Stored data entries
begin

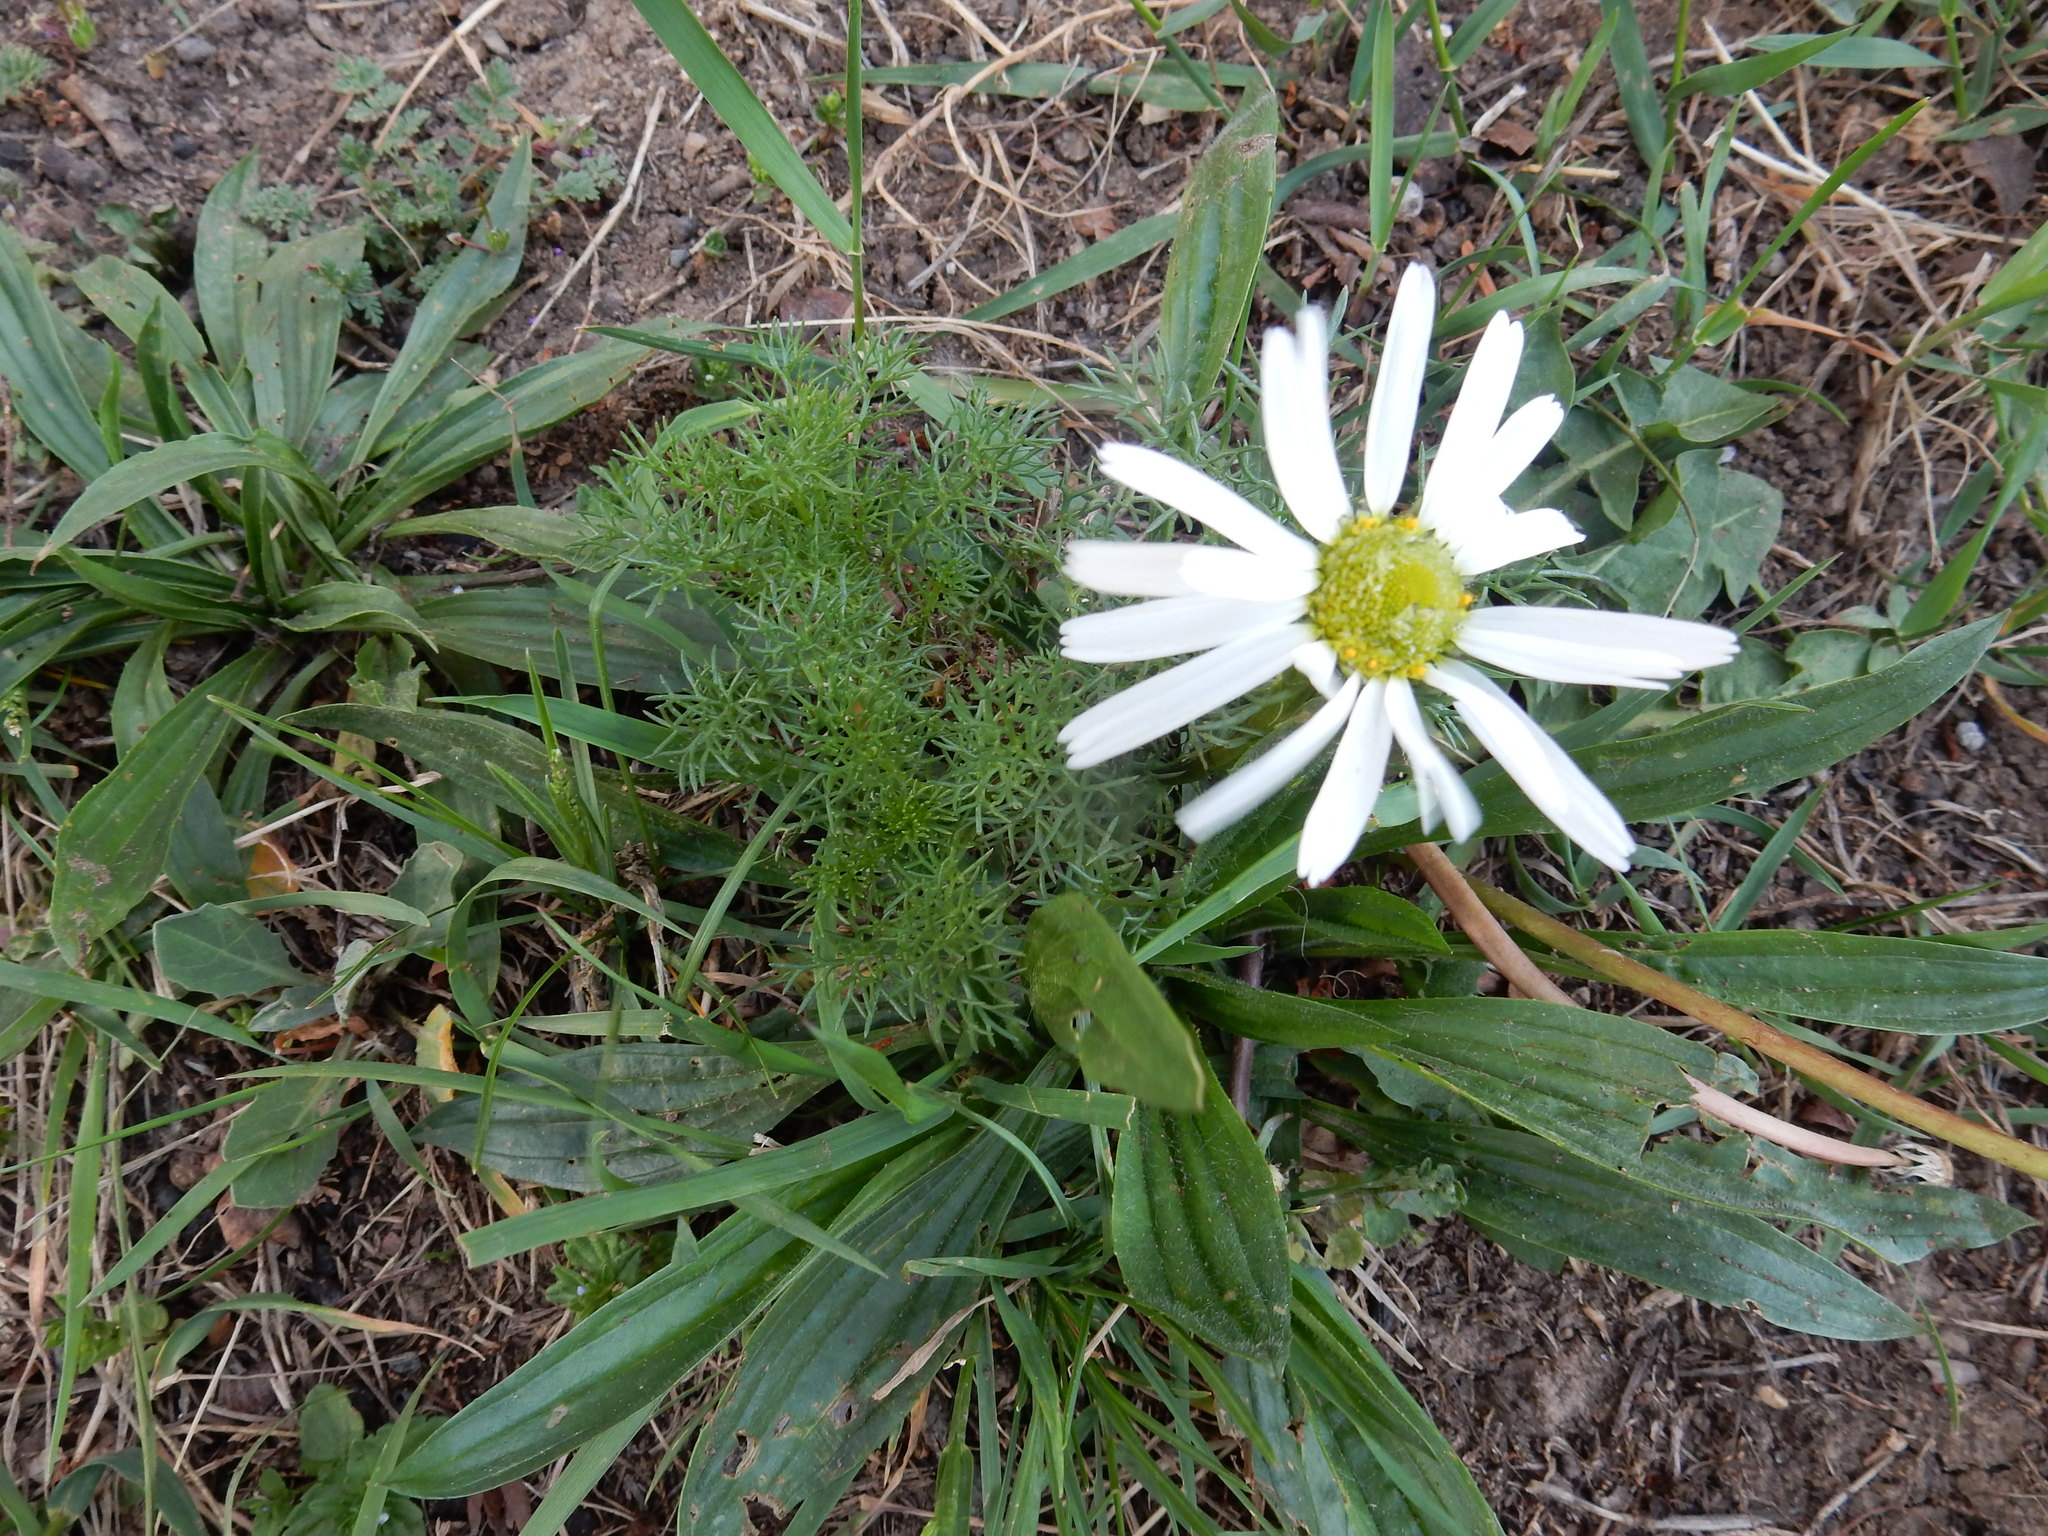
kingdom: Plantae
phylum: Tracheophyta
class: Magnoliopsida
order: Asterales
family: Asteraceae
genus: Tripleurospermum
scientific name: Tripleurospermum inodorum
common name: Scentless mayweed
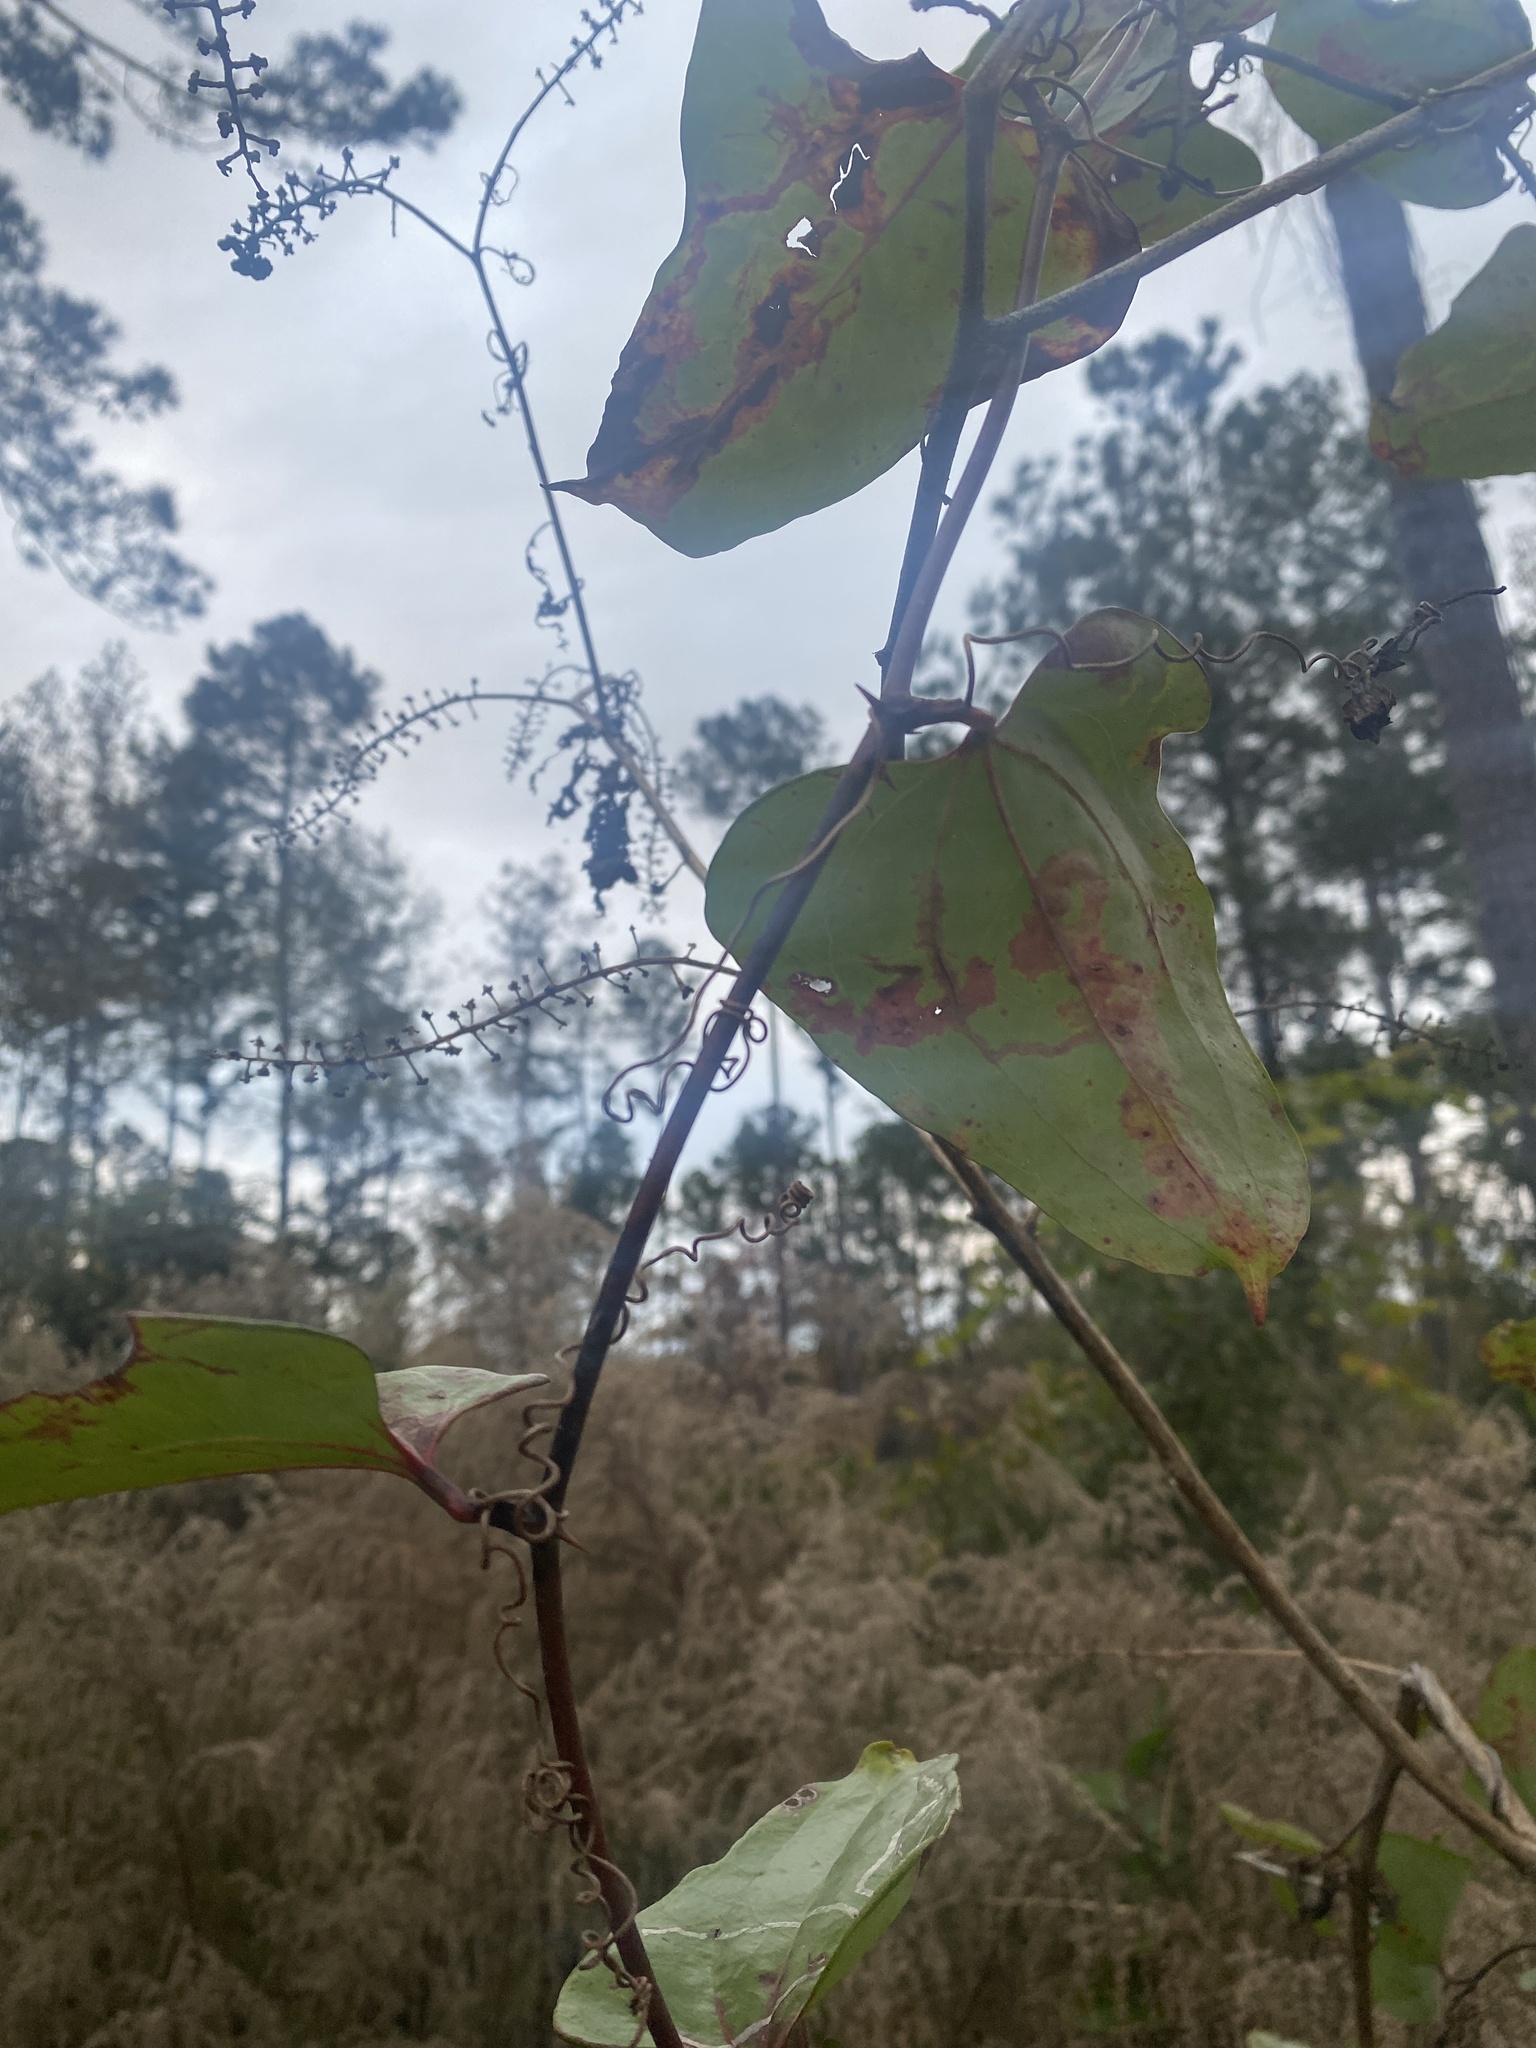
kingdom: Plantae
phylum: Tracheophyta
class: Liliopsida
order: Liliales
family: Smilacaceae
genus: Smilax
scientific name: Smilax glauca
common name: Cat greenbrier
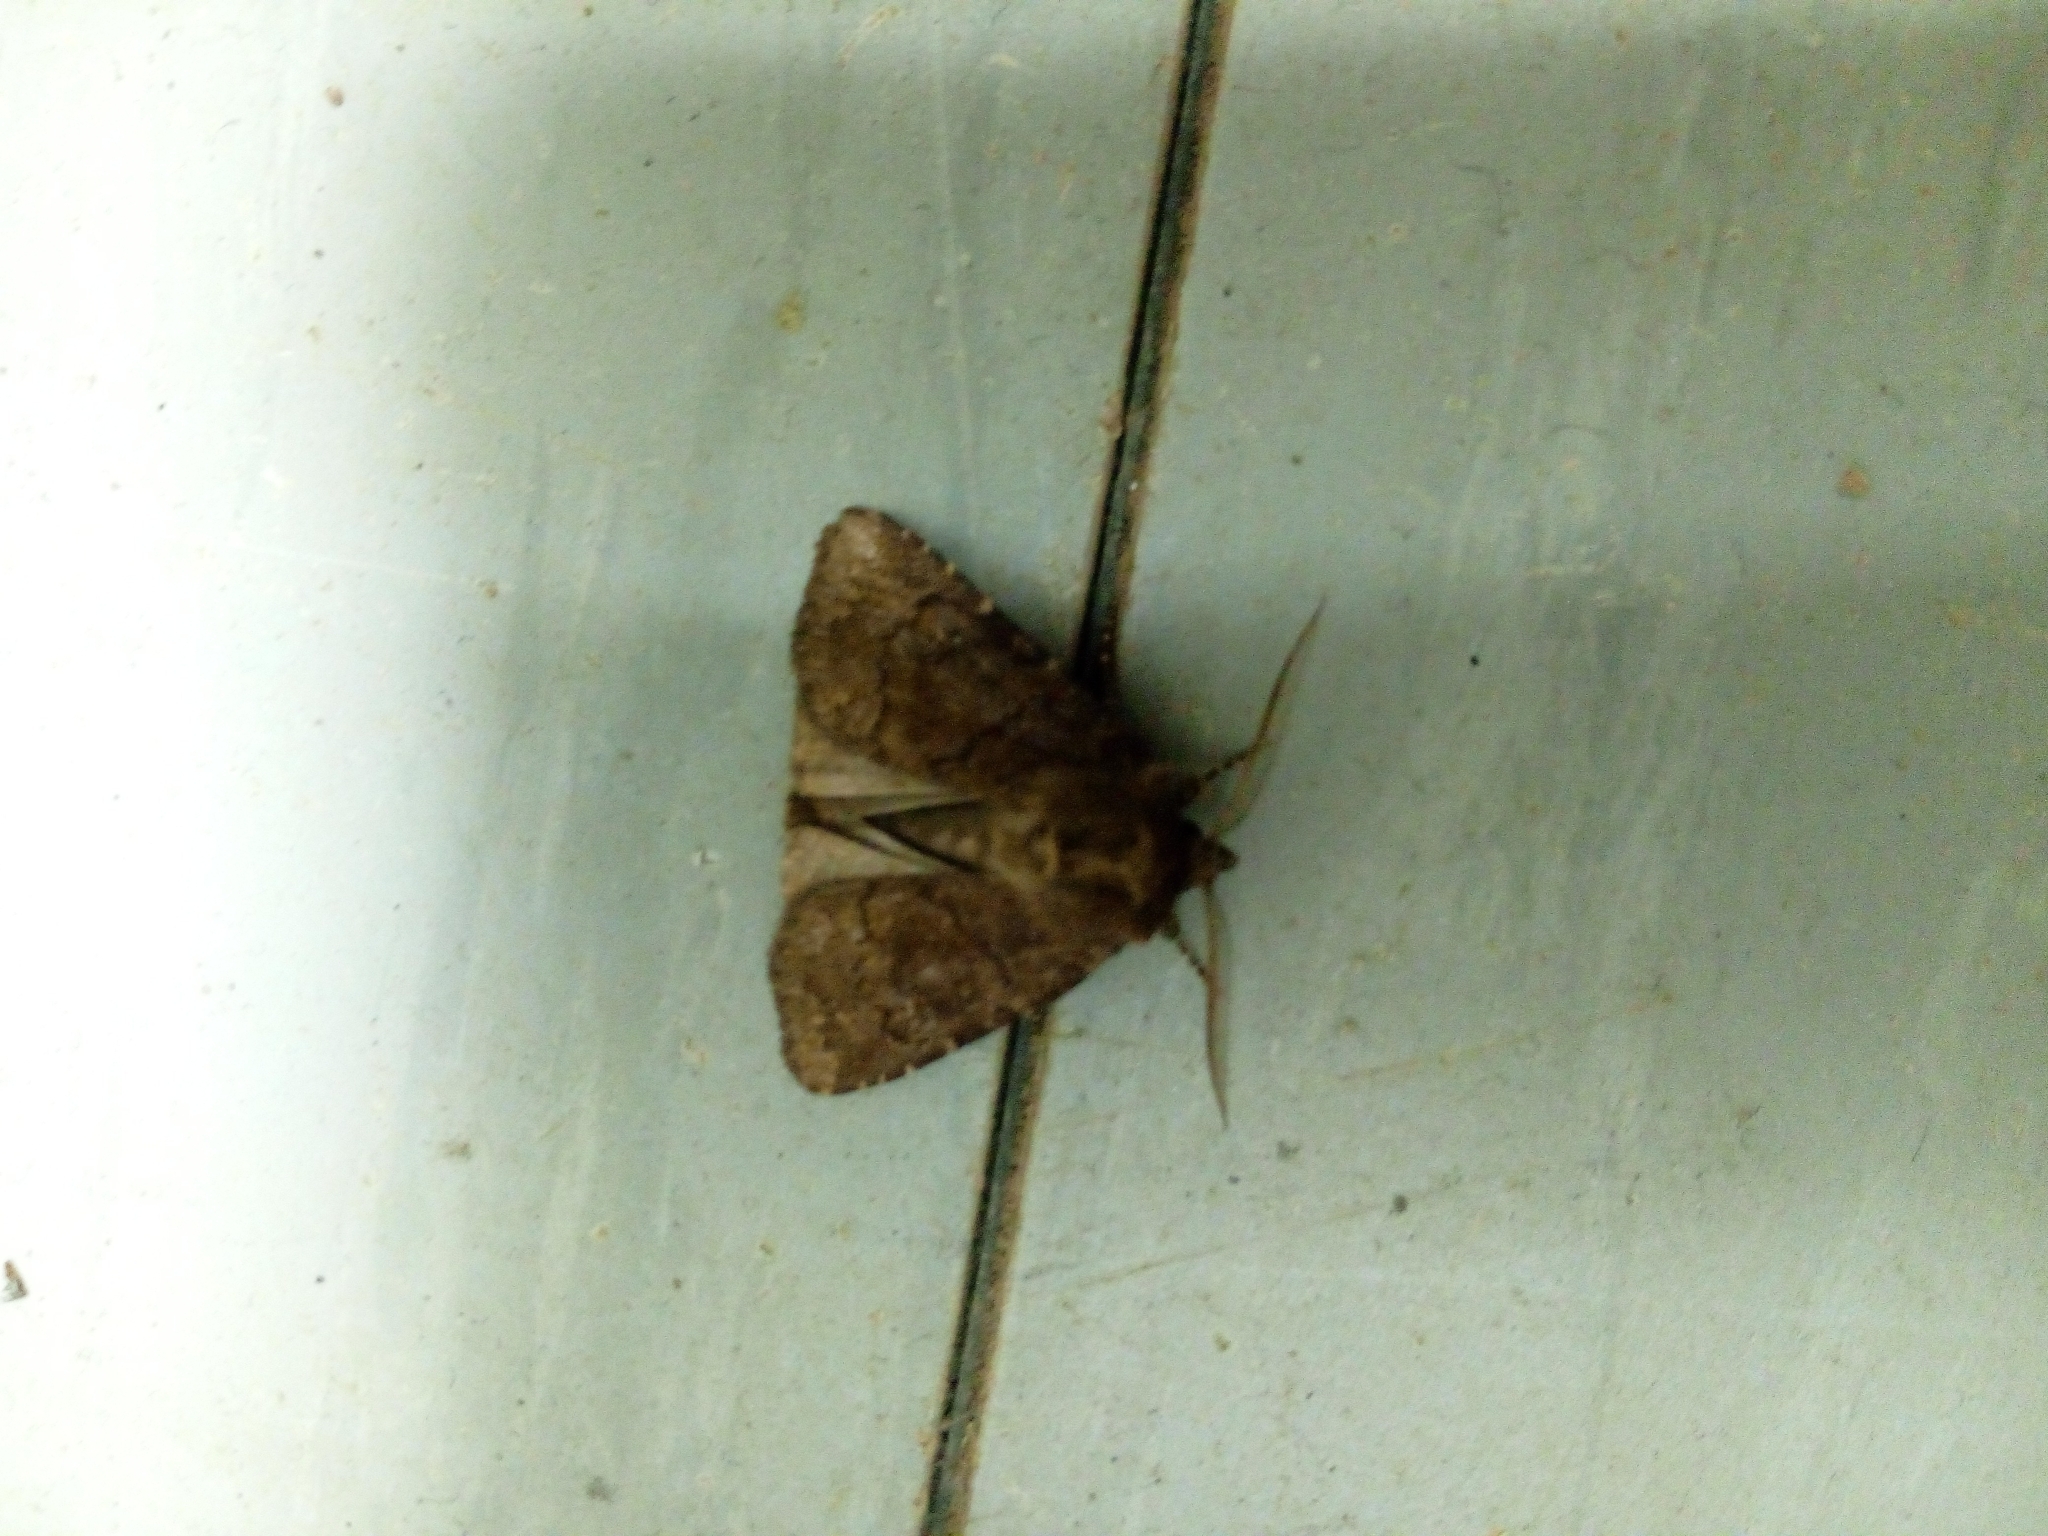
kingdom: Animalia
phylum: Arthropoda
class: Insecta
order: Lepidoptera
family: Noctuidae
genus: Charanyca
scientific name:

end

## [What is required]
Pick out every line of the records that contains the word "scientific", matching its capitalization, and copy those lines.

## [Written answer]
scientific name: Tripleurospermum inodorum
scientific name: Smilax glauca
scientific name:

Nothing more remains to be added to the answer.